Volume 65 Number 14 Date 08/06/2020
SOYBEAN APHID - Surveys conducted from July 20-August 5 found low to moderate aphid densities. Counts in 166 soybean fields ranged from 0-141 aphids per plant, but the vast majority of sites (91%) had averages below 20 aphids per plant. Only seven of the fields, primarily in the west-central counties, showed moderate counts above 50 aphids per plant.
Soybean producers and crop advisors are reminded that insecticide treatment is not warranted until the threshold of 250 aphids per plant on 80% of the plants throughout the field has been exceeded. Although there may be exceptions, fieldwide average counts have not surpassed this level in any soybean field surveyed by DATCP this summer.
All soybeans should be examined next week to evaluate aphid densities. Final treatments must be applied before the R5.5 growth stage to provide any economic benefit.
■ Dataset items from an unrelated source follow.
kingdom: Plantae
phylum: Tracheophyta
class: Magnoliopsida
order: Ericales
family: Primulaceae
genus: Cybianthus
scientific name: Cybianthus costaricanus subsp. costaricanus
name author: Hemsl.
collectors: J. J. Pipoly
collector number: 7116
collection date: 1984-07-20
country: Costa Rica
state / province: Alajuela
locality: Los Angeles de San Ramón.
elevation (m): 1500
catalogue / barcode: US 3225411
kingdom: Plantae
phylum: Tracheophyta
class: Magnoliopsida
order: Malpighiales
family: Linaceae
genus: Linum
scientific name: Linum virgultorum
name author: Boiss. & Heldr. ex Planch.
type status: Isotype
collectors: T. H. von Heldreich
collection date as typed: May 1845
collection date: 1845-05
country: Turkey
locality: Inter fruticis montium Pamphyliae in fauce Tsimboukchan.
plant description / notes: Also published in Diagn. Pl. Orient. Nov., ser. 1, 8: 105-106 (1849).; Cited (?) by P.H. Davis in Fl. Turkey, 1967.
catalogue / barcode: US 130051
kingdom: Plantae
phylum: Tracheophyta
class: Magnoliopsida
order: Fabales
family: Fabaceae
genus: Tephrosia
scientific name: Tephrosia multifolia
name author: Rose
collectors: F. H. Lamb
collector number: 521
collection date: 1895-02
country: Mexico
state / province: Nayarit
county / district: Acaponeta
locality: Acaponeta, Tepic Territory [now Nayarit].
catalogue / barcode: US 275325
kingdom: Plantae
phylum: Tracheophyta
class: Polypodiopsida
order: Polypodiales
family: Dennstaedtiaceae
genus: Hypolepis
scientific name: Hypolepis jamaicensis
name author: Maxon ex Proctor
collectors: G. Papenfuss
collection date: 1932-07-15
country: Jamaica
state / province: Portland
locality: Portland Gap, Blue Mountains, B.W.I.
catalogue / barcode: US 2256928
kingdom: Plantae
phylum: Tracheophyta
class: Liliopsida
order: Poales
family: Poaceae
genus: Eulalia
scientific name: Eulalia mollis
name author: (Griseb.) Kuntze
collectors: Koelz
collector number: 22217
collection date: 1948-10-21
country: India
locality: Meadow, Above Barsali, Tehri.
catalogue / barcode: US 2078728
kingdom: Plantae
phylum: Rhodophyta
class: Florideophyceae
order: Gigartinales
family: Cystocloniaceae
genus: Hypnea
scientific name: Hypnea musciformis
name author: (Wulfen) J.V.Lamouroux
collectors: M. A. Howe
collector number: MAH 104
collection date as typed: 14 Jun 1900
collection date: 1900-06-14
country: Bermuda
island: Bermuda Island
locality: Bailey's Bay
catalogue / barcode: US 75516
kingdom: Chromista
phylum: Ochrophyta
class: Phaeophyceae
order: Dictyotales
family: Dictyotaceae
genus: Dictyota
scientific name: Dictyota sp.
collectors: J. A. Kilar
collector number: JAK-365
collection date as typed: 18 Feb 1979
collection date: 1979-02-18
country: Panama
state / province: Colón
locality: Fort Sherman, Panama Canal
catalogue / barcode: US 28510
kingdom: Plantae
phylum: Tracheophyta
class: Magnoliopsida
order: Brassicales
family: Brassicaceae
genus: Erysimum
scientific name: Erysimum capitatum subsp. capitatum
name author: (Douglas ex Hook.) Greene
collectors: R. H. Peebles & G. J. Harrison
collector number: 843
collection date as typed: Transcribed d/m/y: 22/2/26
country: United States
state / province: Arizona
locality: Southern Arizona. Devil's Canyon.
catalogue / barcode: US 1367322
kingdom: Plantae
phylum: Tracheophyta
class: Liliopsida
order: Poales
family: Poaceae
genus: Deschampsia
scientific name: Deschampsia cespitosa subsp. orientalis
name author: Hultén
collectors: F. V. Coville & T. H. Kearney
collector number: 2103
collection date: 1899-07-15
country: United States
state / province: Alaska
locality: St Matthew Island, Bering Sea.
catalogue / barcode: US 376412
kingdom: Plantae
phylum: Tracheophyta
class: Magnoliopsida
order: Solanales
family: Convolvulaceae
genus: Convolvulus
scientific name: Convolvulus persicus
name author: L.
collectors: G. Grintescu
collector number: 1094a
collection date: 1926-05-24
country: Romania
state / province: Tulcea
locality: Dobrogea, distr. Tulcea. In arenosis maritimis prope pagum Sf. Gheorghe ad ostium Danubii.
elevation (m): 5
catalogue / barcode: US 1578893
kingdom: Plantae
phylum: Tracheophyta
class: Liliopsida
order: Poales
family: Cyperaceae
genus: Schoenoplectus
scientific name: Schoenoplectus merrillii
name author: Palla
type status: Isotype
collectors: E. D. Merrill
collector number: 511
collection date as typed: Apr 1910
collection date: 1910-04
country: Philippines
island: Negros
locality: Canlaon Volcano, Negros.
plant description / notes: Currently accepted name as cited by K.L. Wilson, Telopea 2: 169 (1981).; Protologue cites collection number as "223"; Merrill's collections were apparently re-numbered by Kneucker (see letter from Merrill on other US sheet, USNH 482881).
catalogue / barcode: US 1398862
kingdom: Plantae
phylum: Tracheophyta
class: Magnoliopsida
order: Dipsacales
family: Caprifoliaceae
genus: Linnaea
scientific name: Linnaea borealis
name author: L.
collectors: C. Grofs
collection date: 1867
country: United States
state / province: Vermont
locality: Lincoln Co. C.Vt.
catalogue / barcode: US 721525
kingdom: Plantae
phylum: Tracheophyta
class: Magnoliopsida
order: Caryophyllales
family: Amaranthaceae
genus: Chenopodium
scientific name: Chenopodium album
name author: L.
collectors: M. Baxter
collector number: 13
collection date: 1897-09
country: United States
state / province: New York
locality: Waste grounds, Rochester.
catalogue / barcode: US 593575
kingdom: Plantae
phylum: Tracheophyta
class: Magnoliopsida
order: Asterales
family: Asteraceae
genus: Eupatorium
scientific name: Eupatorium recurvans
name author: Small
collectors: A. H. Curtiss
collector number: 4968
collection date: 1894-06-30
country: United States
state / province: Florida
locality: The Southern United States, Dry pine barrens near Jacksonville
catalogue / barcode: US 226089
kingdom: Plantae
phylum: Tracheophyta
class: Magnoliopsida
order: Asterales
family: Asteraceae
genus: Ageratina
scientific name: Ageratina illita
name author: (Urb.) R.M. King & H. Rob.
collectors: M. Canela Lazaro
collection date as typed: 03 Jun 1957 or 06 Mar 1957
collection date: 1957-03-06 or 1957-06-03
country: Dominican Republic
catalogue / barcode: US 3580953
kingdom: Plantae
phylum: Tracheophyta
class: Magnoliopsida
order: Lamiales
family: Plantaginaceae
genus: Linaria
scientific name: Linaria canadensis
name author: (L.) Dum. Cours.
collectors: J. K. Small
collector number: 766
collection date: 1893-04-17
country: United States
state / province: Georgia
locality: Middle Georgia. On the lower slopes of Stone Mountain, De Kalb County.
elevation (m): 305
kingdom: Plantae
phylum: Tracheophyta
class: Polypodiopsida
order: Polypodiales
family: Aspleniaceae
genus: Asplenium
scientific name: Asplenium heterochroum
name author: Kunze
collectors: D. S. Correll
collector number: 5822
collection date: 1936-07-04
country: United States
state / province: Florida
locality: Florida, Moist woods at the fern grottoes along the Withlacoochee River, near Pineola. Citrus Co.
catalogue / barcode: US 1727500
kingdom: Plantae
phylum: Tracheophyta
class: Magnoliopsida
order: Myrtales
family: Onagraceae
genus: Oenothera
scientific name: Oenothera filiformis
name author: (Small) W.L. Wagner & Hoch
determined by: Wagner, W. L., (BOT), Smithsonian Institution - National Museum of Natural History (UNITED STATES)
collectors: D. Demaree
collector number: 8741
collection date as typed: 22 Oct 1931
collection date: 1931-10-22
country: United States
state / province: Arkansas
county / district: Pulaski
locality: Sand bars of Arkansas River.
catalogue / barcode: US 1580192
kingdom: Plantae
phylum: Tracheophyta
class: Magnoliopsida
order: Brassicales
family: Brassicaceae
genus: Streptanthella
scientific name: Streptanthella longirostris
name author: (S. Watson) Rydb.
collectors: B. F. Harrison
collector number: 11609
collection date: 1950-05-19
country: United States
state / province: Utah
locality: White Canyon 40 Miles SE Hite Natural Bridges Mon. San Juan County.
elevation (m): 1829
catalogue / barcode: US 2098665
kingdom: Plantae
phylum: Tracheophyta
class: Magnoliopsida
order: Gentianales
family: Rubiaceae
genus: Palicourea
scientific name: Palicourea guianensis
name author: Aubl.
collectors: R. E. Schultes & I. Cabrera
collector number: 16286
JAPANESE BEETLE - Emergence has peaked for the season, but adult Japanese beetles continue to cause variable damage to soybeans throughout much of the state. Defoliation levels in nearly all fields surveyed since late July have been below the 20% economic threshold for soybeans in the seed-filling stages, but economic defoliation ranging from 20-60% has been observed at a few southwestern sites (Crawford, Grant, Lafayette, and Richland counties), as well as in one Clark County field. Japanese beetles were collected in sweep nets in 133 of the 166 fields sampled (80%) from July 20-August 5, with counts ranging from 1-138 beetles per 100 sweeps. The highest counts were recorded in western Wisconsin soybeans, and in Clark County.
SOYBEAN DEFOLIATORS - Defoliation by grasshoppers, green cloverworms, Japanese beetles, leafrollers, redheaded flea beetles and stink bugs is prevalent, particularly around the perimeters of fields. A combined defoliation rate exceeding 20% for soybeans in the seed-filling stages may justify treatment if the insects are actively feeding and damage is expected to intesify. Defoliation estimates should be based on all parts of the soybean canopy (not just the injured portion) to avoid overestimating leaf injury and thus making unnecessary insecticide applications.
TWO-SPOTTED SPIDER MITE - Reports indicate mite populations are increasing in soybeans, orchards and nurseries following the dry weather trend of late July. DATCP surveys have found evidence of mites in soybeans in scattered areas of the state, and infestations are expected to persist as long as dry conditions continue. Scouting for mites and other soybean pests is suggested through mid-August. As is the case with the soybean aphid, treatment for mites is not beneficial after the R5 to R5.5 or full pod growth stages.